Less than two years now since my mother passed, the healing of my mother-wound is still somewhat fresh. I speak openly about what happened in the process, but I am still grieving the loss incurred by the fact that I didn’t really have a mother all the years that she was living. The mothering I didn’t get has had a profound effect on who I am today.

As described in my story, “Walking My Mother Home,” tremendous healing came as the Lord led me to minister to my mother in her final years of life. While I feel more spiritually alive and emotionally whole, I know there are still parts of me that are small, that missed having a mother’s love. It opens up from time and time like a gaping hole in my heart. Thankfully those moments are becoming few and far between, and I tend to recover more quickly.

Before my mother’s stroke in July 2009, I didn’t give her much thought. We weren’t completely estranged, but I really didn’t feel like I had a  mother. Since my mother was schizophrenic virtually all my life, I have no idea what went on in her mind, but I imagine she was sane enough to long for a loving daughter. In God’s infinite mercy and wisdom, that is what He gave her in the last eighteen months of her life.

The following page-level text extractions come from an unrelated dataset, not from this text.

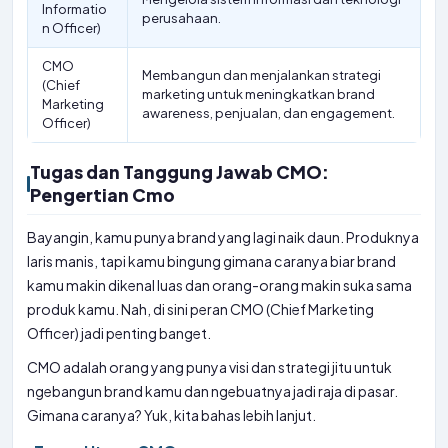
Informatio
perusahaan.
n Officer)
CMO
Membangun dan menjalankan strategi
(Chief
marketing untuk meningkatkan brand
Marketing
awareness, penjualan, dan engagement.
Officer)
Tugas dan Tanggung Jawab CMO:
Pengertian Cmo
Bayangin, kamu punya brand yang lagi naik daun. Produknya
laris manis, tapi kamu bingung gimana caranya biar brand
kamu makin dikenal luas dan orang-orang makin suka sama
produk kamu. Nah, di sini peran CMO (Chief Marketing
Officer) jadi penting banget.
CMO adalah orang yang punya visi dan strategi jitu untuk
ngebangun brand kamu dan ngebuatnya jadi raja di pasar.
Gimana caranya? Yuk, kita bahas lebih lanjut.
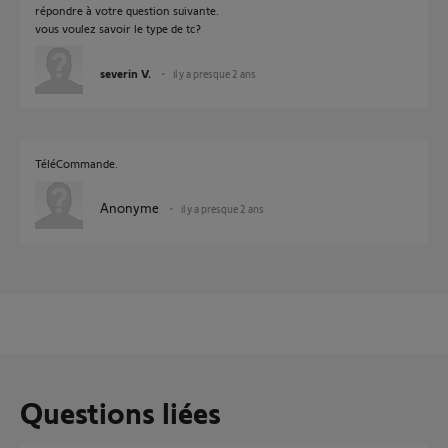
répondre à votre question suivante.
vous voulez savoir le type de tc?
severin V.
il y a presque 2 ans
TéléCommande.
Anonyme
il y a presque 2 ans
Questions liées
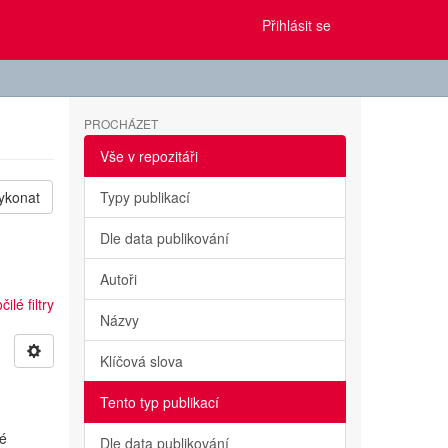
Přihlásit se
PROCHÁZET
Vše v repozitáři
ykonat
Typy publikací
Dle data publikování
Autoři
ilé filtry
Názvy
Klíčová slova
Tento typ publikací
vé
Dle data publikování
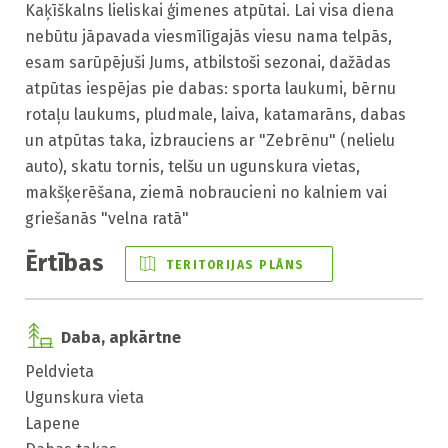
Kaķīškalns lieliskai ģimenes atpūtai. Lai visa diena 
nebūtu jāpavada viesmīlīgajās viesu nama telpās, 
esam sarūpējuši Jums, atbilstoši sezonai, dažādas 
atpūtas iespējas pie dabas: sporta laukumi, bērnu 
rotaļu laukums, pludmale, laiva, katamarāns, dabas 
un atpūtas taka, izbrauciens ar "Zebrēnu" (nelielu 
auto), skatu tornis, telšu un ugunskura vietas, 
makšķerēšana, ziemā nobraucieni no kalniem vai 
griešanās "velna ratā"
Ērtības
TERITORIJAS PLĀNS
Daba, apkārtne
Peldvieta
Ugunskura vieta
Lapene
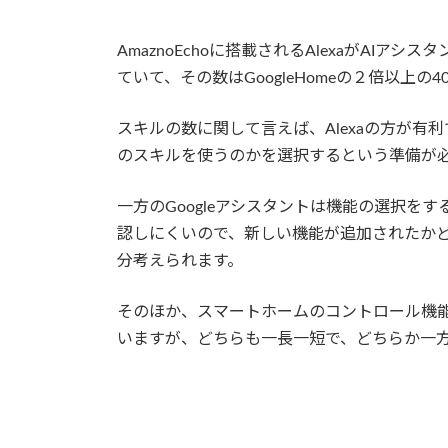
AmaznoEchoに搭載されるAlexaがAI
ていて、その数はGoogleHomeの２倍以上の
スキルの数に関して言えば、Alexaの方が有利
のスキルを使うのかを選択するという準備が
一方のGoogleアシスタントは機能の選択を
認しにくいので、新しい機能が追加されたか
分考えられます。
そのほか、スマートホームのコントロール機能につい
いますが、どちらも一長一短で、どちらか一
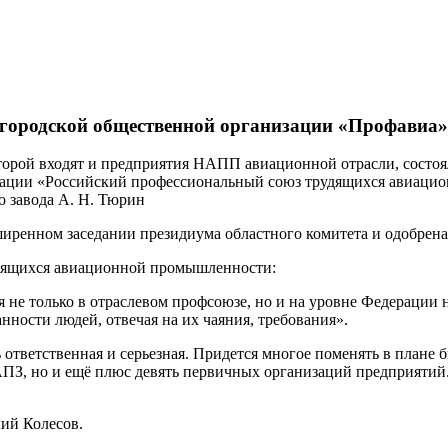
городской общественной организации «Профавиа»
орой входят и предприятия НАПП авиационной отрасли, состоя
зации «Российский профессиональный союз трудящихся авиацио
 завода А. Н. Тюрин
иренном заседании президиума областного комитета и одобрен
удящихся авиационной промышленности:
я не только в отраслевом профсоюзе, но и на уровне Федерации
нности людей, отвечая на их чаяния, требования».
 ответственная и серьезная. Придется многое поменять в плане 
АПЗ, но и ещё плюс девять первичных организаций предприятий.
лий Колесов.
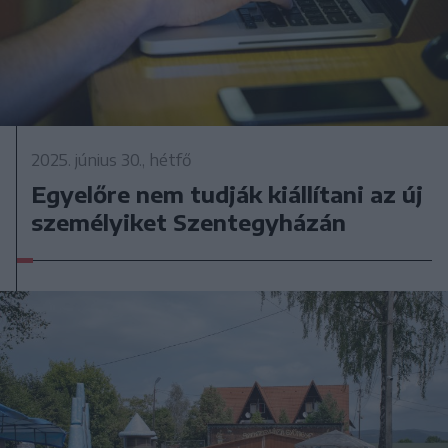
2025. június 30., hétfő
Egyelőre nem tudják kiállítani az új
személyiket Szentegyházán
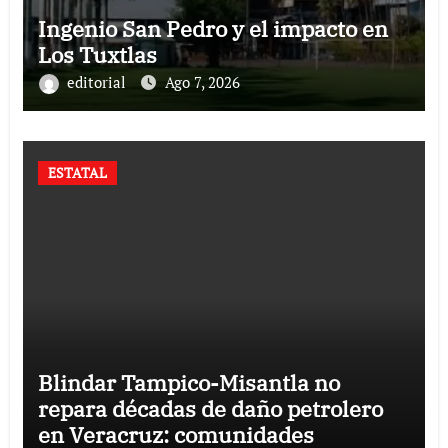
Ingenio San Pedro y el impacto en
Los Tuxtlas
editorial
Ago 7, 2026
ESTATAL
Blindar Tampico-Misantla no
repara décadas de daño petrolero
en Veracruz: comunidades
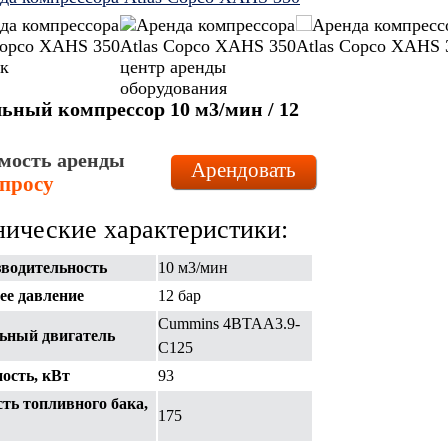
льный компрессор 10 м3/мин / 12
мость аренды
Арендовать
апросу
нические характеристики:
водительность
10 м3/мин
ее давление
12 бар
Cummins 4BTAA3.9-
ьный двигатель
C125
ость, кВт
93
ть топливного бака,
175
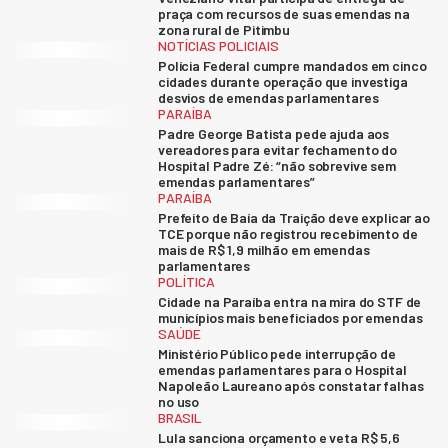
praça com recursos de suas emendas na
zona rural de Pitimbu
NOTÍCIAS POLICIAIS
Polícia Federal cumpre mandados em cinco
cidades durante operação que investiga
desvios de emendas parlamentares
PARAÍBA
Padre George Batista pede ajuda aos
vereadores para evitar fechamento do
Hospital Padre Zé: “não sobrevive sem
emendas parlamentares”
PARAÍBA
Prefeito de Baía da Traição deve explicar ao
TCE porque não registrou recebimento de
mais de R$ 1,9 milhão em emendas
parlamentares
POLÍTICA
Cidade na Paraíba entra na mira do STF de
municípios mais beneficiados por emendas
SAÚDE
Ministério Público pede interrupção de
emendas parlamentares para o Hospital
Napoleão Laureano após constatar falhas
no uso
BRASIL
Lula sanciona orçamento e veta R$ 5,6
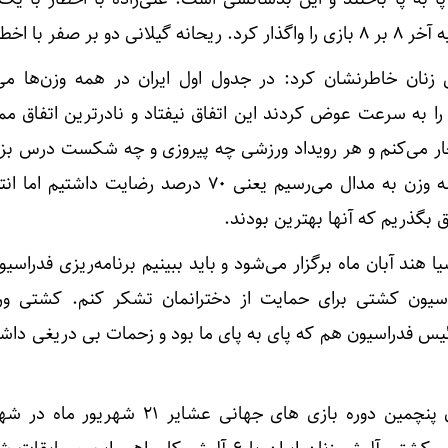
ر با اخطار باخت.
نان خاطرنشان کرد: در جدول اول ایران در همه وزن‌ها می
را به سرعت عوض کردند این اتفاق نیفتاد و نادرترین اتفاق مم
ار می‌کنم و هر رویداد ورزشی چه پیروزی و چه شکست درس بزر
کسب تجربه است. وقتی در سه وزن به مدال می‌رسیم یعنی ۷۰ درصد رضایت دا
 بگذریم که آنها بهترین بودند.
هند آبان ماه برگزار می‌شود و باید ببینیم برنامه‌ریزی فدراسی
دراسیون کشتی برای حمایت از دخترانمان تشکر کنم. کشتی و
ئیس فدراسیون هم که پای به پای ما بود و زحمات بی دریغی دا
رقابت های کشتی آلیش بانوان پنچمین دوره بازی های جهانی عشایر ۱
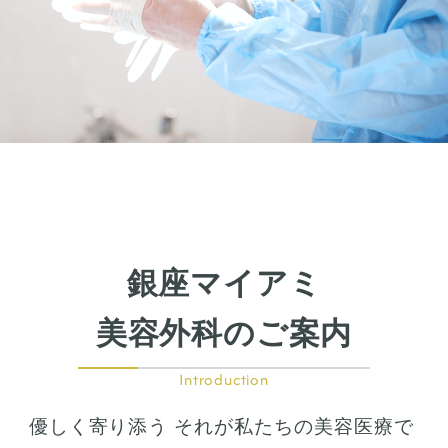
銀座マイアミ
美容外科のご案内
Introduction
優しく寄り添う それが私たちの美容医療で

I didn’t know what I had missed, not having a mother-daughter relationship, until God gave me the joy of loving and caring for her.

Years ago when she gave birth to her only daughter, she couldn’t have fathomed the painful years that were ahead. Her life seemed normal. I am sure she had dreams for me and my brothers. Somewhere along the line she let go of those dreams and replaced them with fantasies fed by her mental illness.

Today, though, my mother is happily smiling at me from across my desk where I keep a photo of her, and from heaven above, with motherly pride for the woman that is now emerging from her cocoon like the butterfly that graces the cover of Journeys to Mother Love. I am like that butterfly, transformed from a shy little girl unsure of her own fate and sanity, into a woman who is more confident and free to be all that God is calling me to be. I’m even finding my own voice!